UK scheme sends Renold's DB pension deficit up to £102.4m

Renold has reported a £4.8m annual increase in its pension deficit to £102.4m due to a rise in liabilities from its UK scheme in its results for the year ended 31 March 2021.

The company, which is an international supplier of industrial chains and related power transmission products, showed that the total deficit increase was accounted for by the UK scheme’s £9.5m increase in deficit to £77.5m.

However, the impact of this was slightly offset by the German scheme’s deficit falling from £29.6m to £24.9m.
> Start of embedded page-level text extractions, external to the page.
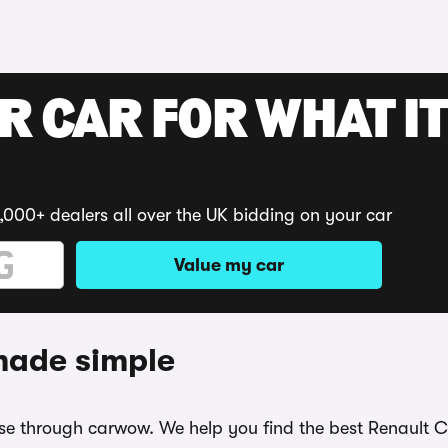
R CAR FOR WHAT IT
,000+ dealers all over the UK bidding on your car
Value my car
 made simple
ease through carwow. We help you find the best Renault 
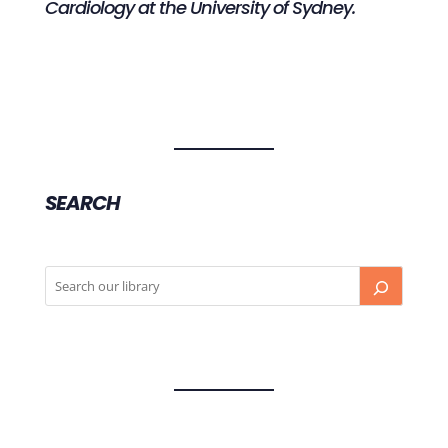
Cardiology at the University of Sydney.
SEARCH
Renold’s UK scheme assets increased from £128.9m to £136.3m during the 12-month period, although this was overshadowed by liabilities from the scheme jumping from £196.9m to £213.8m.

The company attributed the rise in the UK scheme’s deficit to a reduction in AA corporate bond yields, while it said the German scheme’s reduction was a reflection of changes in assumptions for discount and inflation rates.

Both of these defined benefit schemes are closed to future accrual.

Renold reported that it had recommenced pension contributions on 31 March 2021 following a deferral of contributions to its UK pension fund for 12 months, one of a number of measures taken in anticipation of falling demand in 2020 as the company sought to reduce costs and preserve cash flow.

The deferred contributions, which amount to £2.8m, will be repaid over a five-year period commencing on 1 April 2022 under an agreement with the scheme’s trustees.

This agreement resulted in the company’s pension cash costs dropping from £4.4m to £2.1m.